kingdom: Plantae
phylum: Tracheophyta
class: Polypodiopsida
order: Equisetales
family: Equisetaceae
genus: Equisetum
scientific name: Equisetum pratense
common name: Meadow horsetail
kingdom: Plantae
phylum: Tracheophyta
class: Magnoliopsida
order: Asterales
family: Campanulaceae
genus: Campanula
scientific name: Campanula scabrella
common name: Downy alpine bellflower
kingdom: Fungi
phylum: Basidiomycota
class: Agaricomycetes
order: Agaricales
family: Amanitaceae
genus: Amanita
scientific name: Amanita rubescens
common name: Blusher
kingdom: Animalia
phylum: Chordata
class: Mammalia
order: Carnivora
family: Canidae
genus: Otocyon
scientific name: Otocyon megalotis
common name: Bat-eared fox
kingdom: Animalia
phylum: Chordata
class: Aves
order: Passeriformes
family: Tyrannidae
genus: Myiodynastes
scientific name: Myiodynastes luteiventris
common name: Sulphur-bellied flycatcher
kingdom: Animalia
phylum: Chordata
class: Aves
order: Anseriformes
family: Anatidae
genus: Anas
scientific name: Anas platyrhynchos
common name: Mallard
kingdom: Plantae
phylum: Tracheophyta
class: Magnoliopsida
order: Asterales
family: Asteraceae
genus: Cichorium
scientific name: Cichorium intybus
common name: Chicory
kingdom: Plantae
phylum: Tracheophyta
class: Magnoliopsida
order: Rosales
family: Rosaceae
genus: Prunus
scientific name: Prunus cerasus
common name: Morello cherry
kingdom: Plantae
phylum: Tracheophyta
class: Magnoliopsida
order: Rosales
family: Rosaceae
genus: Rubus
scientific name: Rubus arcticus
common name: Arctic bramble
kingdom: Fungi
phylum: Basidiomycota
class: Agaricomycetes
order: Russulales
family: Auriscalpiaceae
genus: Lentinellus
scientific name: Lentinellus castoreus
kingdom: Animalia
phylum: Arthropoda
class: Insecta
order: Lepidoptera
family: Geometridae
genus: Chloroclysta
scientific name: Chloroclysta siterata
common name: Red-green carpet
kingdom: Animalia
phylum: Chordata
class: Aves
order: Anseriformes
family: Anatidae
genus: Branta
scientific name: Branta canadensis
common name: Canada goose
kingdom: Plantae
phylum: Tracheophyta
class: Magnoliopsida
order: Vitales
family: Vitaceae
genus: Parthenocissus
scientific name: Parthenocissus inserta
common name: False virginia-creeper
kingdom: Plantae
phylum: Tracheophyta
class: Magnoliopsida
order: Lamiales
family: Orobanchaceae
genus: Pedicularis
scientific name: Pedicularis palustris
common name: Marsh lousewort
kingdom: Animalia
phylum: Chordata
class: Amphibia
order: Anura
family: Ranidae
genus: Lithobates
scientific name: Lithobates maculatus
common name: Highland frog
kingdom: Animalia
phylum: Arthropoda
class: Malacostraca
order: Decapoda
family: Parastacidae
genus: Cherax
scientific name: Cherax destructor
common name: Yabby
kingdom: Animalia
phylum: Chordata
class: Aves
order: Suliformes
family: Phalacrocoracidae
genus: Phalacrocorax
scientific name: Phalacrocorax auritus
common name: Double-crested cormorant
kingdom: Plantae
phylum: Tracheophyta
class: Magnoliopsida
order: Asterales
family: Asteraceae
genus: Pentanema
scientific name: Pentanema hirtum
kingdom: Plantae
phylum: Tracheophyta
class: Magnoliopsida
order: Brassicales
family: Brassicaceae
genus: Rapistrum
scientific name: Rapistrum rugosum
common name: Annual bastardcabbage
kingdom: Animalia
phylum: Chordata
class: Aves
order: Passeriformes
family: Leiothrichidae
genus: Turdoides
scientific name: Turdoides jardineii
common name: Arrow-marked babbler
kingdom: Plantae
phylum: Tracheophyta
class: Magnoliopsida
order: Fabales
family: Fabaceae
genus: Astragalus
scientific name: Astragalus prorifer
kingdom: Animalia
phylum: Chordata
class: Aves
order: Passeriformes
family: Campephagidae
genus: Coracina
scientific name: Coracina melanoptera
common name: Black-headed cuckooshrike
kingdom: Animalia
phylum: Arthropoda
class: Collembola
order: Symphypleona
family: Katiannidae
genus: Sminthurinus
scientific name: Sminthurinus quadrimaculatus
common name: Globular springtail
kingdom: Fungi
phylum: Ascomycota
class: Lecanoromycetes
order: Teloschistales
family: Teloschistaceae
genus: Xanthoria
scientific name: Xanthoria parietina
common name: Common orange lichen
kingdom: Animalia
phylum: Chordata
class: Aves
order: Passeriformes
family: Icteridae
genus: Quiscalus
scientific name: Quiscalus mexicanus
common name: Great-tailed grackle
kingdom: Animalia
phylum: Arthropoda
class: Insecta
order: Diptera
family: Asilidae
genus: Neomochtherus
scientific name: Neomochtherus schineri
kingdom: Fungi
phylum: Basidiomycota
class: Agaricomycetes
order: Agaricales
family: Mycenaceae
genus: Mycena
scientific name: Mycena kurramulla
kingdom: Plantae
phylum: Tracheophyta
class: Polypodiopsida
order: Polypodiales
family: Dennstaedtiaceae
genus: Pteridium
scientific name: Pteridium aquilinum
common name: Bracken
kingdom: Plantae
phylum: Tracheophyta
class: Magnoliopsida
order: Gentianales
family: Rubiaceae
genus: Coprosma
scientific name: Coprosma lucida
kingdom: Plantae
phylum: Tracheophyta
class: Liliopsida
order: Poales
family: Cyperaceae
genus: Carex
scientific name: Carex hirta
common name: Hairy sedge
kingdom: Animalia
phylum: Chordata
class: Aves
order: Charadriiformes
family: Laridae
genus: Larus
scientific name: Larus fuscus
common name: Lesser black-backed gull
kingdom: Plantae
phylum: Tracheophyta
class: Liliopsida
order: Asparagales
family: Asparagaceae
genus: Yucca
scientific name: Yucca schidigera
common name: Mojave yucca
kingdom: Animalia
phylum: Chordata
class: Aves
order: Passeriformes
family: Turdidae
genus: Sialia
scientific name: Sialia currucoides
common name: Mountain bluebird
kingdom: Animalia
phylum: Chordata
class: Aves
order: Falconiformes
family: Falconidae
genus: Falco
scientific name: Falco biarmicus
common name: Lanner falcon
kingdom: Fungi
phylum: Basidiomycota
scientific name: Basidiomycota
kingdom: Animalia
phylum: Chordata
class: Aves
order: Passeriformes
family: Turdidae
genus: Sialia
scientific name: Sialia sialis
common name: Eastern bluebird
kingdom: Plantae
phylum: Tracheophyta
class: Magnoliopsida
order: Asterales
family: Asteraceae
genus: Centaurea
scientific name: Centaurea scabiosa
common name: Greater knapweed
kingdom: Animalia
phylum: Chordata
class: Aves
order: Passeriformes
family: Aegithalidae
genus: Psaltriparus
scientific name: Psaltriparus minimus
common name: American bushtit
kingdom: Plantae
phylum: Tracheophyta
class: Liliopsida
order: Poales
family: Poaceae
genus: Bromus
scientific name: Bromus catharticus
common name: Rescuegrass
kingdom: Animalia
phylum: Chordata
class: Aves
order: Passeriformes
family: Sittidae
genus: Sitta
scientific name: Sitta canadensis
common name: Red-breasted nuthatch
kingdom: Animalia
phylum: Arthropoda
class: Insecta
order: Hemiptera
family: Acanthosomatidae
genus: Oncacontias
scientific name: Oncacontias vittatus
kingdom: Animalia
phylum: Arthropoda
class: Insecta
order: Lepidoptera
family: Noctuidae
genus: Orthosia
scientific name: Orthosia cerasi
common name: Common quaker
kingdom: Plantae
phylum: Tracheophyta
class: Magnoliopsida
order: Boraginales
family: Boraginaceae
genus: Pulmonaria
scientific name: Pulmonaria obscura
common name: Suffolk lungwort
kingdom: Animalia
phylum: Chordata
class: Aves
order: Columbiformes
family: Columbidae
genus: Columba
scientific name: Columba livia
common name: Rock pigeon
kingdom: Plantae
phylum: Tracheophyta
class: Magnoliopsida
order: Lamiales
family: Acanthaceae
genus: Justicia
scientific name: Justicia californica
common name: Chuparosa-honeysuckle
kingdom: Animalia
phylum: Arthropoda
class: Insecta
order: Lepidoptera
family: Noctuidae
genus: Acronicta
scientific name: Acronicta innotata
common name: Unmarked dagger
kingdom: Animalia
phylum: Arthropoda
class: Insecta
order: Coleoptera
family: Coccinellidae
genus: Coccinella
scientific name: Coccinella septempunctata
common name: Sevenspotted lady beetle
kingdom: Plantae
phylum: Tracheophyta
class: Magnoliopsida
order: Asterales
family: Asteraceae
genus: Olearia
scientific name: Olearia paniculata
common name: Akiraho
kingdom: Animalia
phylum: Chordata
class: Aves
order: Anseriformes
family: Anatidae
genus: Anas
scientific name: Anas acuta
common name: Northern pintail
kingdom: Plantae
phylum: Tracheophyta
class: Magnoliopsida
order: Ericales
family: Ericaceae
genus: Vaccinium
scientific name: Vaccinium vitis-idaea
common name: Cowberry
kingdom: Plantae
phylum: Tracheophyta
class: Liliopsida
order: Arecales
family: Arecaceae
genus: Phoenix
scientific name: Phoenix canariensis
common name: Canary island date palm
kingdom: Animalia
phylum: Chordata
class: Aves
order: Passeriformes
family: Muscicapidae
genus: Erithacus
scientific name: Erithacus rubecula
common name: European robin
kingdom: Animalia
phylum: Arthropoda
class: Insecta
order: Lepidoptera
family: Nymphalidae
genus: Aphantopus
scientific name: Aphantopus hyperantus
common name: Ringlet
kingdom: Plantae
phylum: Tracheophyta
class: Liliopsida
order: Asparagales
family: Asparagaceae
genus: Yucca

::::

Exercise requirements — Edit the items from the line containing "scientific name: Coprosma lucida" down to the line containing "order: Charadriiformes" by putting "division" in place of "phylum" and leaving everything else unchanged. Give back only those lines.

Written response —
scientific name: Coprosma lucida
kingdom: Plantae
division: Tracheophyta
class: Liliopsida
order: Poales
family: Cyperaceae
genus: Carex
scientific name: Carex hirta
common name: Hairy sedge
kingdom: Animalia
division: Chordata
class: Aves
order: Charadriiformes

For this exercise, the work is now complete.